После обеда у Гербера Петуха разыгралось то же самое, что и в трубопрокатном. На следующий день Гербер заговорил с Хейнцем Кёлером:
— Ну, ты все еще здесь? Не ездишь больше на эльбский завод к своему Винкельфриду?
— Нет, — просто ответил Хейнц.
— Почему это вдруг?
— Ничего у меня не получается, силенок маловато.
— Ну-ну-ну, — сказал Гербер, — надо только немного поднатужиться. А твой друг тоже, наверно, дома сидит, этот Томас Хельгер? С которым ты всегда вместе ездишь?
— Вы и вправду все о нас знаете, — заметил Хейнц. — Нет, Томас и теперь ездит. Наверно, силы у всех разные.
Гербер какое-то время молча смотрел, как работает Хейнц. Тут уж придраться было не к чему. Наконец он сказал:
— Ты не удивлялся, что я все о тебе знаю, когда я отпускал тебя пораньше, чтоб ты поспел на занятия? А? — Он не стал дожидаться ответа, а пошел обратно в свой цех.
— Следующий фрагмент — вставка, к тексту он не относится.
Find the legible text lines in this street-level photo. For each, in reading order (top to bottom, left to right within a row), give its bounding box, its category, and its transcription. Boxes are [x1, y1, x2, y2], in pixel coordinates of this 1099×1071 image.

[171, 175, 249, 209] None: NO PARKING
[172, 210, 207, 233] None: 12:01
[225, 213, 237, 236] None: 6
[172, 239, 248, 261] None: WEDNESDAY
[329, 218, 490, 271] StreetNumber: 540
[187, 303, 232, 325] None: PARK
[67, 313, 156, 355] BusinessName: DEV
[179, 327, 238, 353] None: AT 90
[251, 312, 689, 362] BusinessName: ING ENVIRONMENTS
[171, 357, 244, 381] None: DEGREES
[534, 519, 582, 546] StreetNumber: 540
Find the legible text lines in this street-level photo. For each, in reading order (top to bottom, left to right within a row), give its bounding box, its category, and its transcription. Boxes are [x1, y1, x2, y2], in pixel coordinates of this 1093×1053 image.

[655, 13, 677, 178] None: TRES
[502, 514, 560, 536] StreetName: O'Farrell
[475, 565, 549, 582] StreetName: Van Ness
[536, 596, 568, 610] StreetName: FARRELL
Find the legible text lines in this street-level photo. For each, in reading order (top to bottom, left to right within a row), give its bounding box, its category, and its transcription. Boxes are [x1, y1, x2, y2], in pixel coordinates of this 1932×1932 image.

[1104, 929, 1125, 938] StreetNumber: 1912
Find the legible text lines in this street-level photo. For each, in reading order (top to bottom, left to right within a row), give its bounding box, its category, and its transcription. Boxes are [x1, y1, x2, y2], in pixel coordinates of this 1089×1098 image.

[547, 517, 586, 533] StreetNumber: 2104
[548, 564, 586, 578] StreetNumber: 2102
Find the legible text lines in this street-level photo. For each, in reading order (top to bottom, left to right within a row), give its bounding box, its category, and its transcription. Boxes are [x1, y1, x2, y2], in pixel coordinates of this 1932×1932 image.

Вечером Гербер отправился к Рихарду Хагену. Разговор с Хейнцем он счел просто болтовней и не упомянул о нем. Ему казалось необходимым в точности сообщить Рихарду, что говорили его люди при обсуждении новых предложений. Гербер полагал, что рабочие должны из своей среды выделить людей, если уж это нужно, чтобы учесть время, потребное на ту или иную работу, а не поручать это дело посторонним, которых никто здесь не знает или едва-едва знает. Трудно это сделать, возразил Рихард, для такого учета нужны люди обученные, определенной специальности, с определенными знаниями.